(Stored data entries)
________________
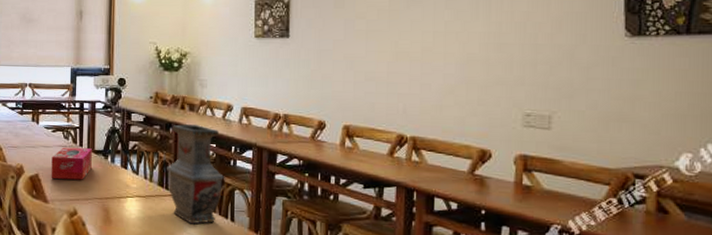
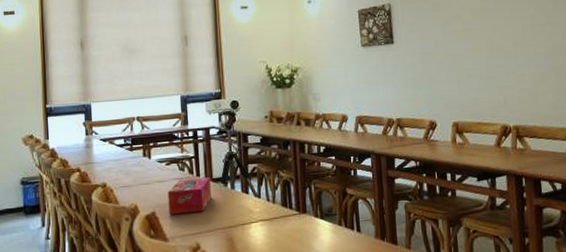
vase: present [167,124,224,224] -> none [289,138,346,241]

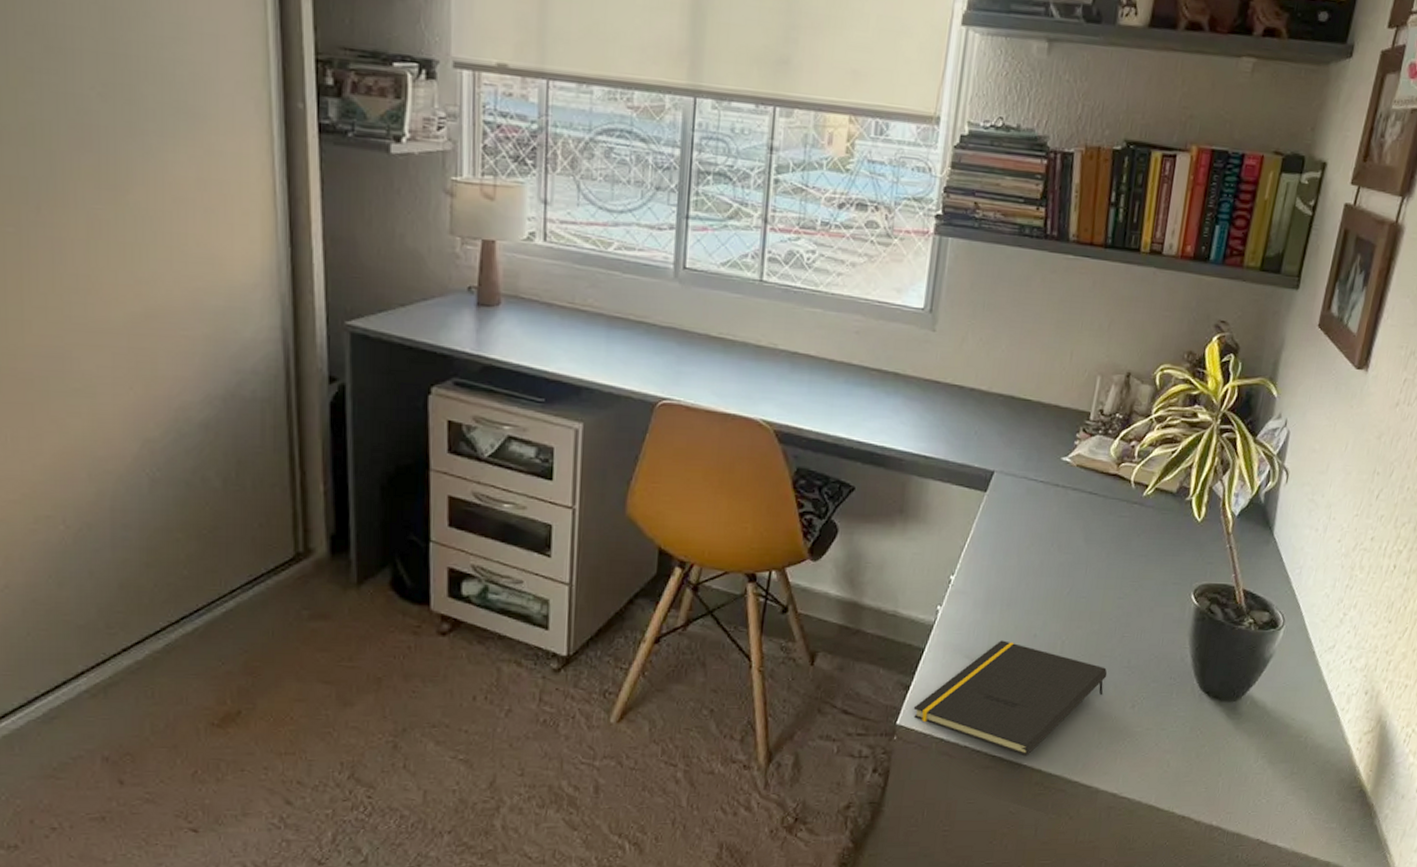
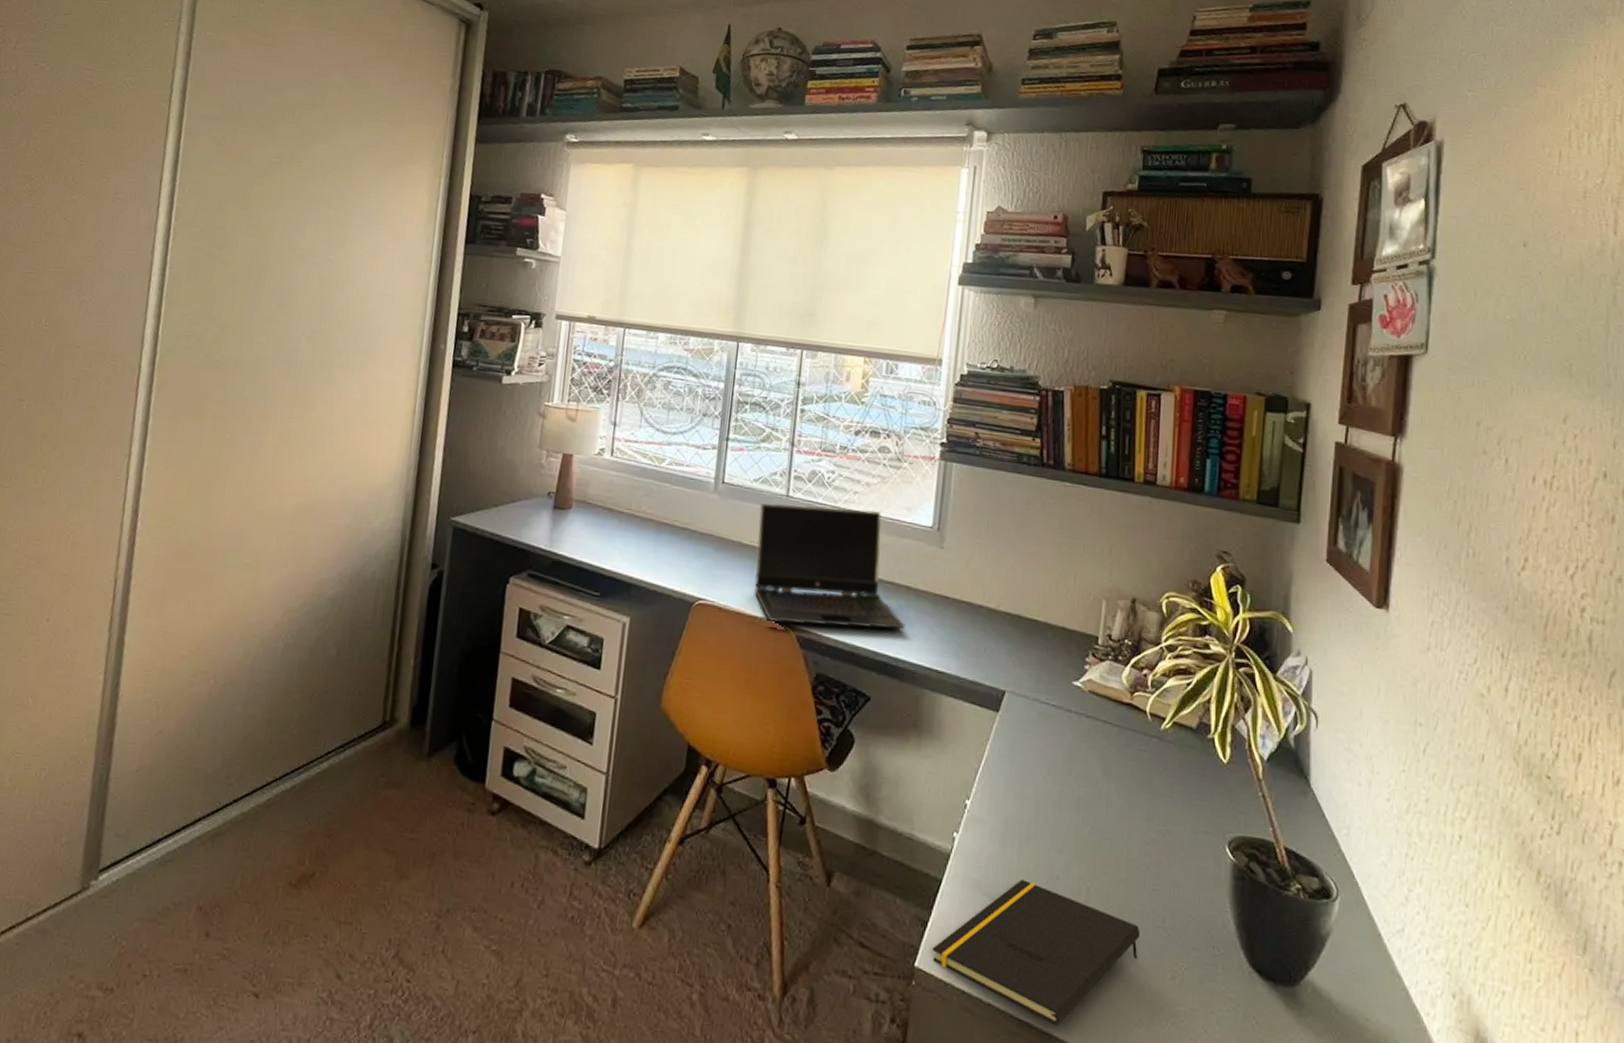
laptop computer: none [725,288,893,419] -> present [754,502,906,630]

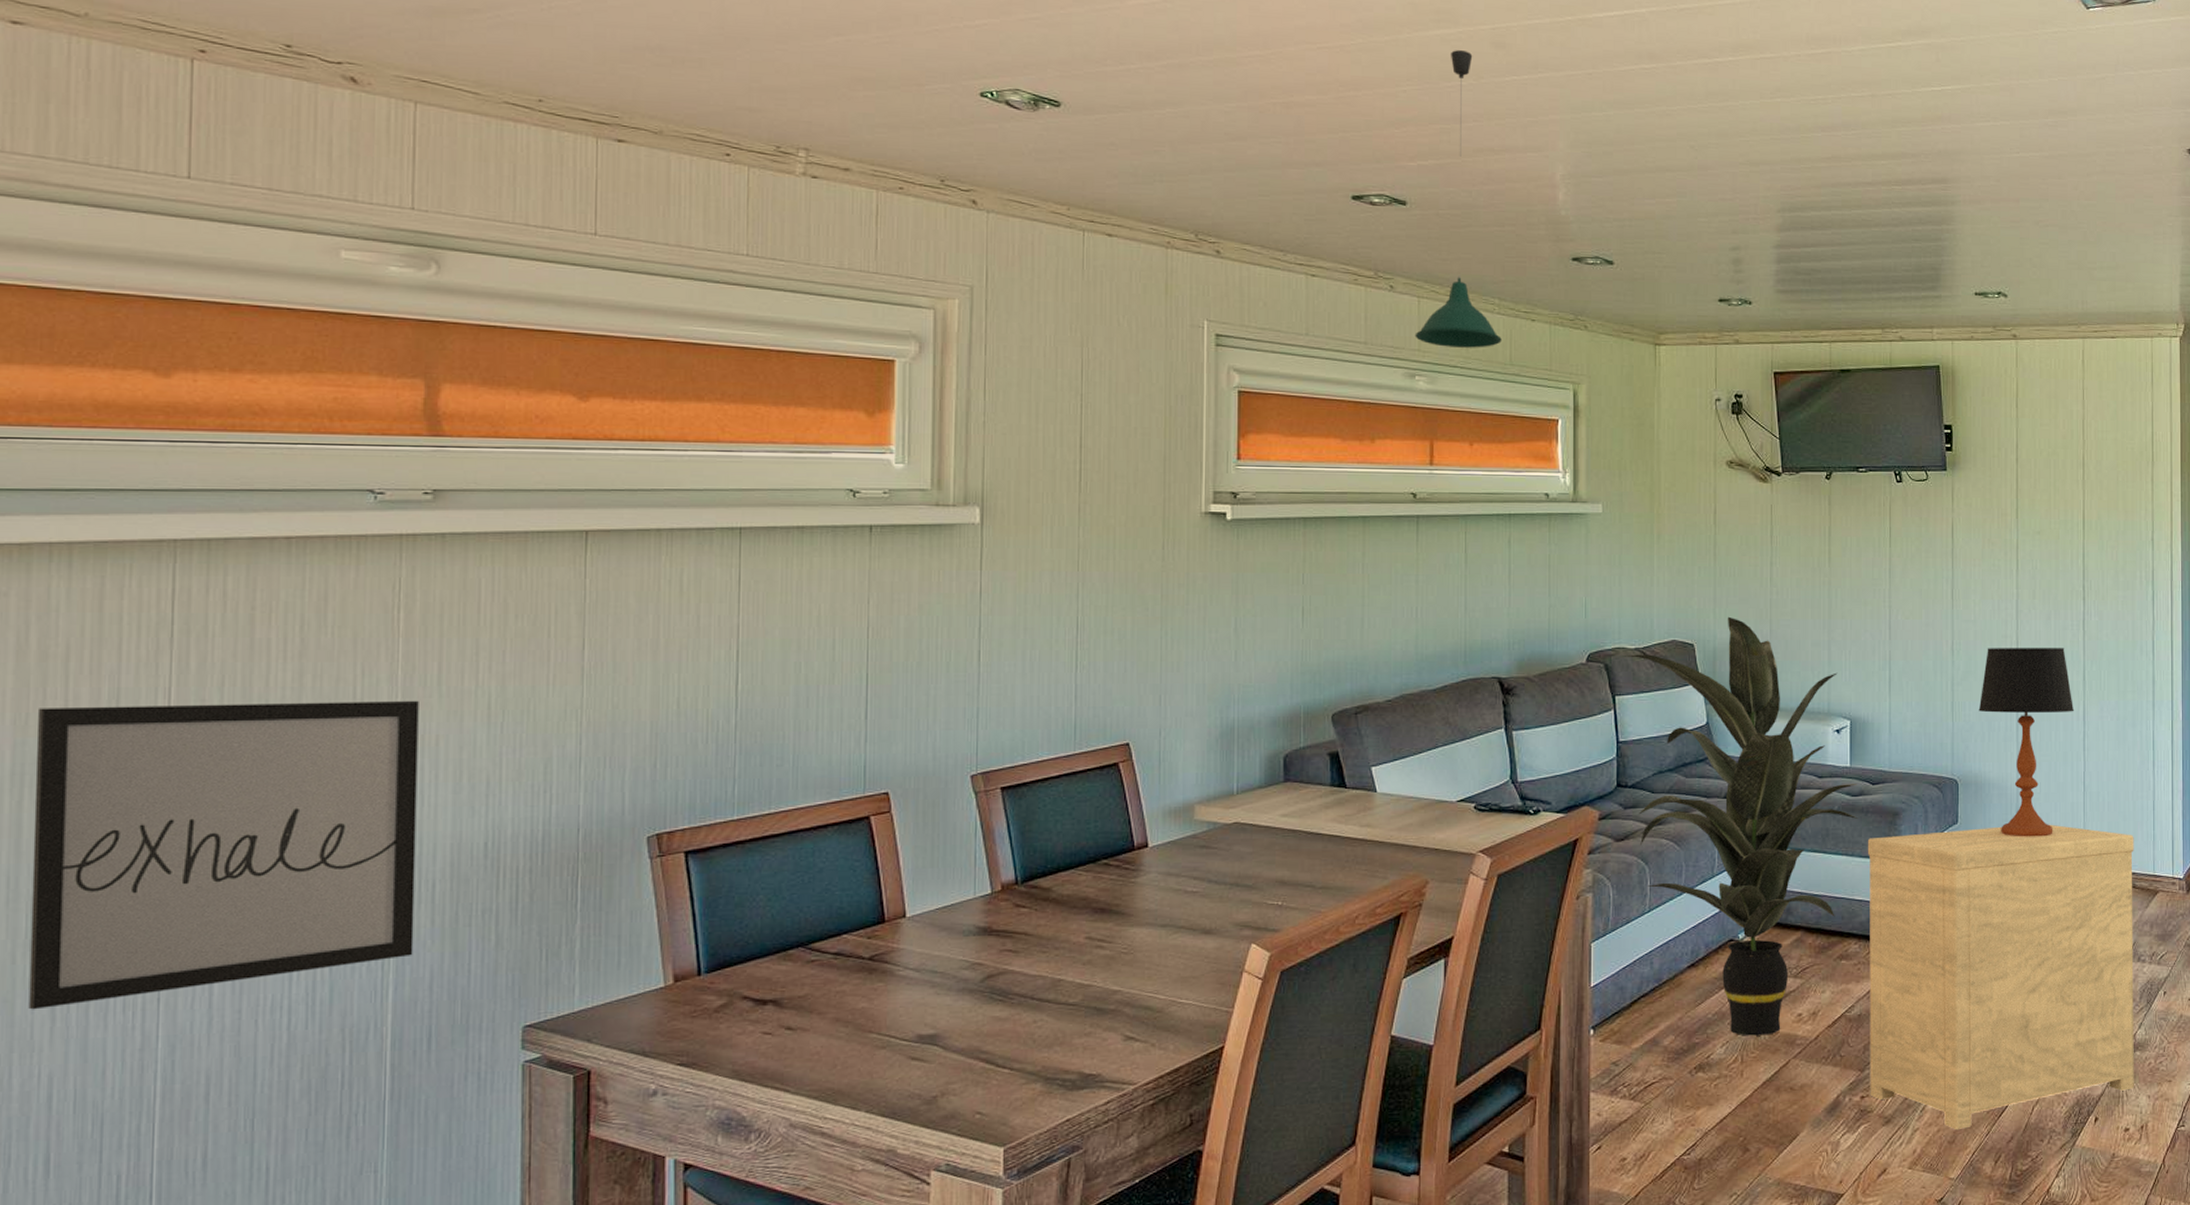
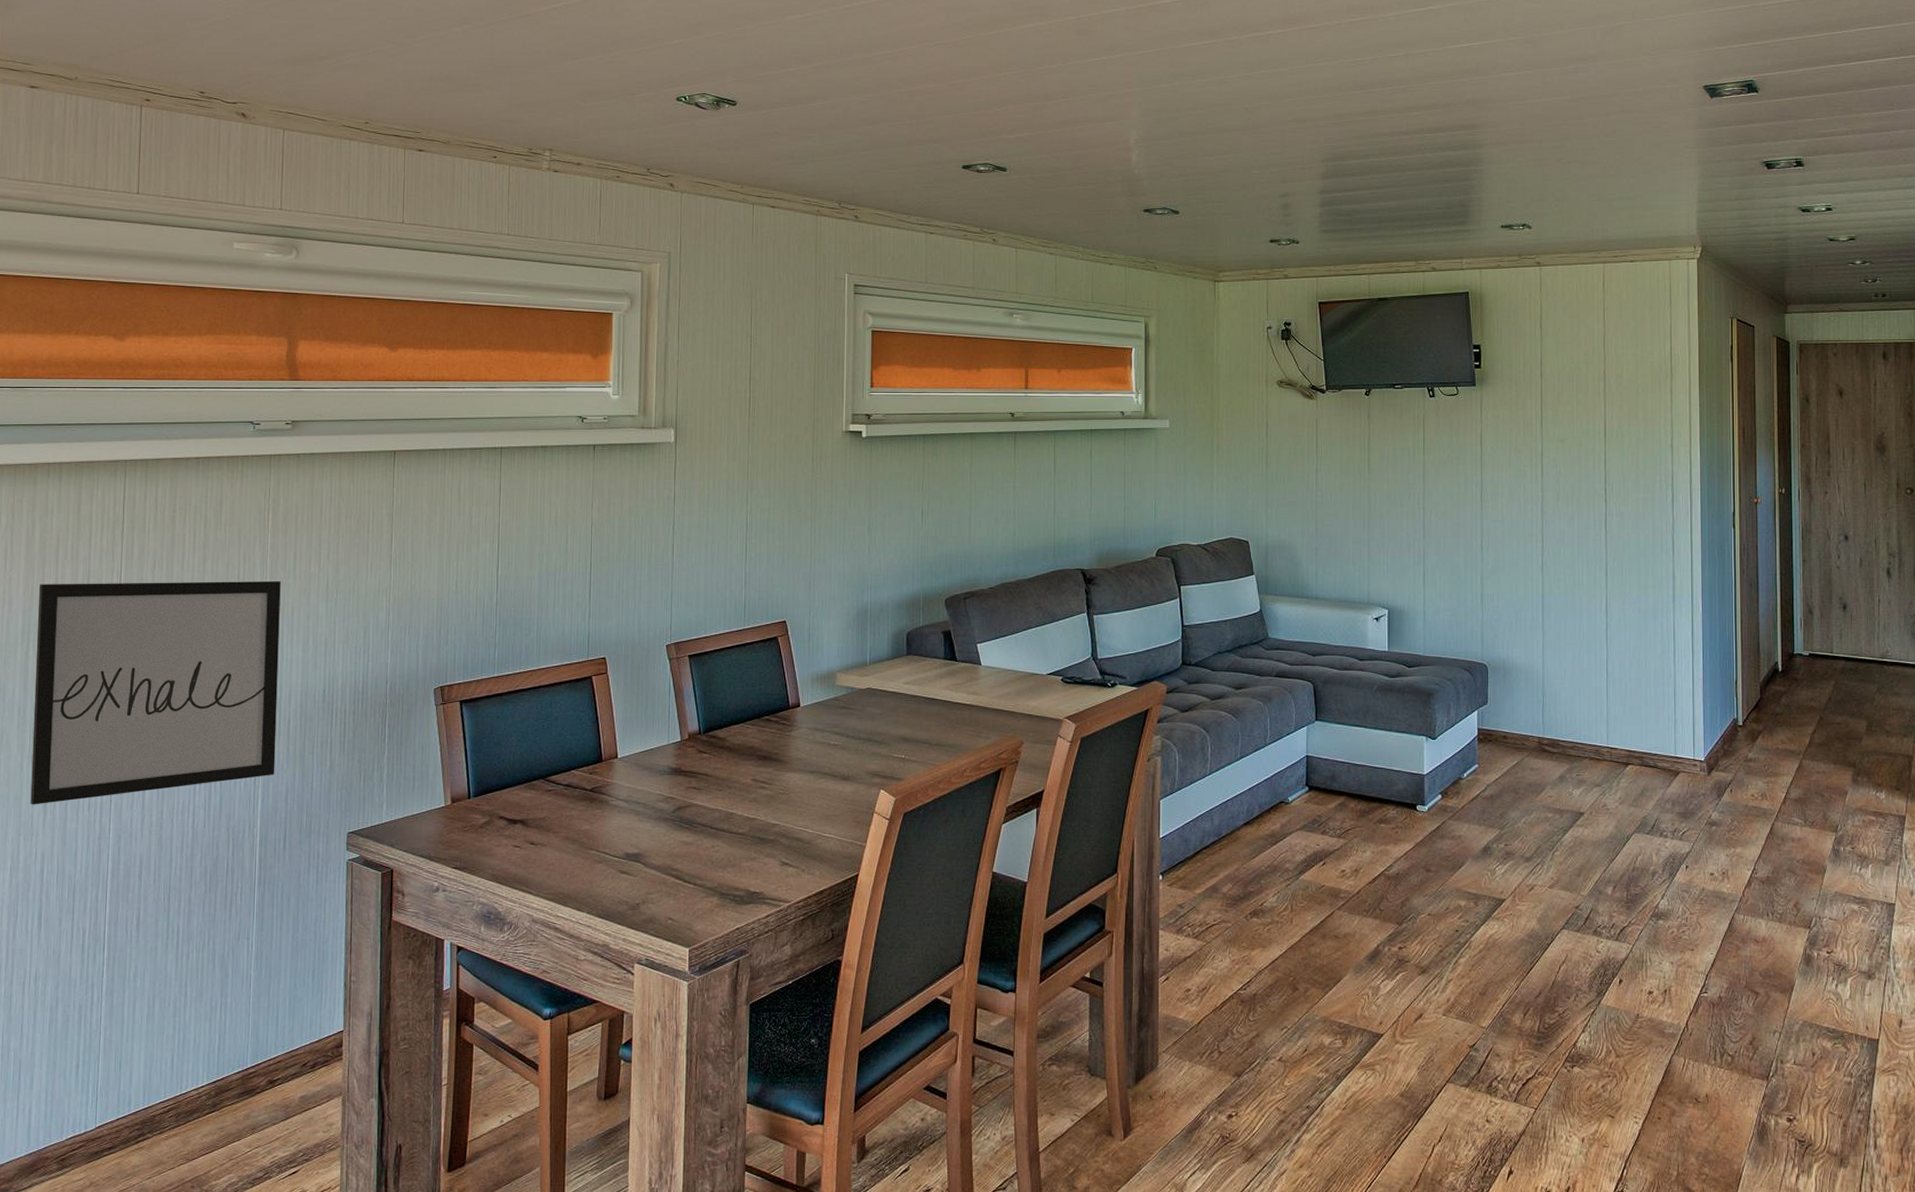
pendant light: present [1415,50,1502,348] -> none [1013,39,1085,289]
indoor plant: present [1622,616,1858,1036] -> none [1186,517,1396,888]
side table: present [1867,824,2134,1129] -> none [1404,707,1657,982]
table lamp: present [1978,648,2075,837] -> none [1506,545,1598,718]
________________
- _INSTRUCTIONS TO FOLLOW_
Output every line of the records exactly, excluding all pictures.

- _REPLY TO THE EXERCISE_
vase: present [167,124,224,224] -> none [289,138,346,241]

laptop computer: none [725,288,893,419] -> present [754,502,906,630]

pendant light: present [1415,50,1502,348] -> none [1013,39,1085,289]
indoor plant: present [1622,616,1858,1036] -> none [1186,517,1396,888]
side table: present [1867,824,2134,1129] -> none [1404,707,1657,982]
table lamp: present [1978,648,2075,837] -> none [1506,545,1598,718]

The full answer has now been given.